YOUR OBJECTIVE.
Restate the entries below verbatim.

══════════

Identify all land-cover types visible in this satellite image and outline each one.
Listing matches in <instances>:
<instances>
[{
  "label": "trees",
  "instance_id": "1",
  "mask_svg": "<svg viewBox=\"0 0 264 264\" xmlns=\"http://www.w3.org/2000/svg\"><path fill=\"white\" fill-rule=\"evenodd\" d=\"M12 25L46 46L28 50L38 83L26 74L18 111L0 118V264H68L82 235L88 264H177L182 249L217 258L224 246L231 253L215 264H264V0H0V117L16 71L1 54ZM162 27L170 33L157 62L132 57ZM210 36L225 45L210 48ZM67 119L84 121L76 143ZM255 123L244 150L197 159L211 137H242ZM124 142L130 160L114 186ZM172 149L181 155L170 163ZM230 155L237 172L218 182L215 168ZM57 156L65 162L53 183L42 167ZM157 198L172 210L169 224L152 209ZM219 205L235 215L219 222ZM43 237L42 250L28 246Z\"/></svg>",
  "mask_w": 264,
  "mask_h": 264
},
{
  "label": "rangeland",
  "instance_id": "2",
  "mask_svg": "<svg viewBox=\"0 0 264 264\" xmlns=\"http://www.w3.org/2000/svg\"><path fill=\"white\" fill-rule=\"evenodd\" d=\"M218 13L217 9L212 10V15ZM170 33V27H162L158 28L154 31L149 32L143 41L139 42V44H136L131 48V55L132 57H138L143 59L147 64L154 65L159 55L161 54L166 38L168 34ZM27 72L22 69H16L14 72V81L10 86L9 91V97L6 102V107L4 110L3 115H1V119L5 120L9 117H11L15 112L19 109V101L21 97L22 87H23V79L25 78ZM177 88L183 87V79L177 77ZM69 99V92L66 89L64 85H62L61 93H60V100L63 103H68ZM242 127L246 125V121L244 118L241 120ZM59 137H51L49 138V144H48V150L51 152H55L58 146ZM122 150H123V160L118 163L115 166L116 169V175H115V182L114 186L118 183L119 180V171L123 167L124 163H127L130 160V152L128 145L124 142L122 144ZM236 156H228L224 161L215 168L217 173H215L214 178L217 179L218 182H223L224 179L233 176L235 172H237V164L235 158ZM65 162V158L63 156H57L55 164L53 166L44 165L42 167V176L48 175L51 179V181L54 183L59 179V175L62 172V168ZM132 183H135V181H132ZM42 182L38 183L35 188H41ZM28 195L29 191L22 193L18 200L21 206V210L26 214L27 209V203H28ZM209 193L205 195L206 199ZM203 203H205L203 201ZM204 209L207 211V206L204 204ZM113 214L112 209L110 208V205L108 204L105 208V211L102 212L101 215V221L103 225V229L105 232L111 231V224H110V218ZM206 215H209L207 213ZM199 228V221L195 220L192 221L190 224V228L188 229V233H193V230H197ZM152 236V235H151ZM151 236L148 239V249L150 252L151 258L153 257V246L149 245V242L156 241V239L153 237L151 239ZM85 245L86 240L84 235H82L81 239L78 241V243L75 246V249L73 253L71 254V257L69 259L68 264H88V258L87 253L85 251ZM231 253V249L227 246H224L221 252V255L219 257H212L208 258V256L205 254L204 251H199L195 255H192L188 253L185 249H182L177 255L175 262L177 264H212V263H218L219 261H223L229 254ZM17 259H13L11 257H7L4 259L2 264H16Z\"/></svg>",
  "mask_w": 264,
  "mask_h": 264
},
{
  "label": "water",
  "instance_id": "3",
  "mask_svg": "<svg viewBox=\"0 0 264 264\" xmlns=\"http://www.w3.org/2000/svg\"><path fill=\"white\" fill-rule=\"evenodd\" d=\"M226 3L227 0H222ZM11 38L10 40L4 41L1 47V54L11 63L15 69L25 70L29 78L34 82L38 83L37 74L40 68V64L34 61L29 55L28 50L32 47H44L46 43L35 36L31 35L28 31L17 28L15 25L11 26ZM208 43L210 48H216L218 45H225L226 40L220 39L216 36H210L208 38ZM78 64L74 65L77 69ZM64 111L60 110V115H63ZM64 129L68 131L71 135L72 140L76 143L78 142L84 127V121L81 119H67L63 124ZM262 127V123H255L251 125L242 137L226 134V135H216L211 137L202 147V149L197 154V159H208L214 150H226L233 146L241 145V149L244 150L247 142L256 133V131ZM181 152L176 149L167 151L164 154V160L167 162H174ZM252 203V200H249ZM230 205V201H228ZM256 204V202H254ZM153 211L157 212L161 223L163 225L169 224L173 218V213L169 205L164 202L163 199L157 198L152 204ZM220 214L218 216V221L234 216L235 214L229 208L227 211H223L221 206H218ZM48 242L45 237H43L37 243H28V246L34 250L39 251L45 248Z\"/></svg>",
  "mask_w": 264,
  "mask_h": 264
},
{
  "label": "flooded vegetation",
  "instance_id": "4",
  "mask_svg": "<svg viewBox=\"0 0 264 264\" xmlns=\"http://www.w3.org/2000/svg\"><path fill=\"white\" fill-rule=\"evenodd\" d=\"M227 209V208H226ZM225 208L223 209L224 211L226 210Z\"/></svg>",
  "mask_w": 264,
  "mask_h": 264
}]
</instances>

══════════

CORRECT RESPONSE.
Identify all land-cover types visible in this satellite image and outline each one.
Listing matches in <instances>:
<instances>
[{
  "label": "trees",
  "instance_id": "1",
  "mask_svg": "<svg viewBox=\"0 0 264 264\" xmlns=\"http://www.w3.org/2000/svg\"><path fill=\"white\" fill-rule=\"evenodd\" d=\"M12 25L46 46L28 50L38 83L26 74L18 111L0 118V264H68L82 235L88 264H177L182 249L217 258L224 246L231 253L215 264H264V0H0V117L16 71L1 54ZM162 27L170 33L157 62L132 57ZM210 36L225 45L210 48ZM67 119L84 121L76 143ZM255 123L244 150L197 159L211 137H242ZM124 142L130 160L114 186ZM172 149L181 155L170 163ZM230 155L237 172L218 182L215 168ZM57 156L65 162L53 183L42 167ZM157 198L172 210L169 224L152 209ZM219 205L235 215L219 222ZM43 237L42 250L28 246Z\"/></svg>",
  "mask_w": 264,
  "mask_h": 264
},
{
  "label": "rangeland",
  "instance_id": "2",
  "mask_svg": "<svg viewBox=\"0 0 264 264\" xmlns=\"http://www.w3.org/2000/svg\"><path fill=\"white\" fill-rule=\"evenodd\" d=\"M218 13L217 9L212 10V15ZM170 33V27H162L158 28L154 31L149 32L143 41L139 42V44H136L131 48V55L132 57H138L143 59L147 64L154 65L159 55L161 54L166 38L168 34ZM27 72L22 69H16L14 72V81L10 86L9 91V97L6 102V107L4 110L3 115H1V119L5 120L9 117H11L15 112L19 109V101L21 97L22 87H23V79L25 78ZM177 88L183 87V79L177 77ZM69 99V92L66 89L64 85H62L61 93H60V100L63 103H68ZM242 127L246 125V121L244 118L241 120ZM59 137H51L49 138V144H48V150L51 152H55L58 146ZM122 150H123V160L118 163L115 166L116 169V175H115V182L114 186L118 183L119 180V171L123 167L124 163H127L130 160V152L128 145L124 142L122 144ZM236 156H228L224 161L215 168L217 173H215L214 178L217 179L218 182H223L224 179L233 176L235 172H237V164L235 158ZM65 162V158L63 156H57L55 164L53 166L44 165L42 167V176L48 175L51 179V181L54 183L59 179V175L62 172V168ZM132 183H135V181H132ZM42 182L38 183L35 188H41ZM28 195L29 191L22 193L18 200L21 206V210L26 214L27 209V203H28ZM209 193L205 195L206 199ZM203 203H205L203 201ZM204 209L207 211V206L204 204ZM113 214L112 209L110 208V205L108 204L105 208V211L102 212L101 215V221L103 225V229L105 232L111 231V224H110V218ZM206 215H209L207 213ZM199 228V221L195 220L192 221L190 224V228L188 229V233H193V230H197ZM152 236V235H151ZM151 236L148 239V249L150 252L151 258L153 257V246L149 245V242L156 241V239L153 237L151 239ZM85 245L86 240L84 235H82L81 239L78 241V243L75 246V249L73 253L71 254V257L69 259L68 264H88V258L87 253L85 251ZM231 253V249L227 246H224L221 252V255L219 257H212L208 258V256L205 254L204 251H199L195 255H192L188 253L185 249H182L177 255L175 262L177 264H212V263H218L219 261H223L229 254ZM17 259H13L11 257H7L4 259L2 264H16Z\"/></svg>",
  "mask_w": 264,
  "mask_h": 264
},
{
  "label": "water",
  "instance_id": "3",
  "mask_svg": "<svg viewBox=\"0 0 264 264\" xmlns=\"http://www.w3.org/2000/svg\"><path fill=\"white\" fill-rule=\"evenodd\" d=\"M226 3L227 0H222ZM11 38L10 40L4 41L1 47V54L11 63L15 69L25 70L29 78L34 82L38 83L37 74L40 68V64L34 61L29 55L28 50L32 47H44L46 43L35 36L31 35L28 31L17 28L15 25L11 26ZM208 43L210 48H216L218 45H225L226 40L220 39L216 36H210L208 38ZM78 64L74 65L77 69ZM64 111L60 110V115H63ZM64 129L68 131L71 135L72 140L76 143L78 142L84 127V121L81 119H67L63 124ZM262 127V123H255L251 125L242 137L226 134V135H216L211 137L202 147V149L197 154V159H208L214 150H226L233 146L241 145V149L244 150L247 142L256 133V131ZM181 152L176 149L167 151L164 154V160L167 162H174ZM252 203V200H249ZM230 205V201H228ZM256 204V202H254ZM153 211L157 212L161 223L163 225L169 224L173 218V213L169 205L164 202L163 199L157 198L152 204ZM220 214L218 216V221L234 216L235 214L229 208L227 211H223L221 206H218ZM48 242L45 237H43L37 243H28V246L34 250L39 251L45 248Z\"/></svg>",
  "mask_w": 264,
  "mask_h": 264
},
{
  "label": "flooded vegetation",
  "instance_id": "4",
  "mask_svg": "<svg viewBox=\"0 0 264 264\" xmlns=\"http://www.w3.org/2000/svg\"><path fill=\"white\" fill-rule=\"evenodd\" d=\"M227 209V208H226ZM225 208L223 209L224 211L226 210Z\"/></svg>",
  "mask_w": 264,
  "mask_h": 264
}]
</instances>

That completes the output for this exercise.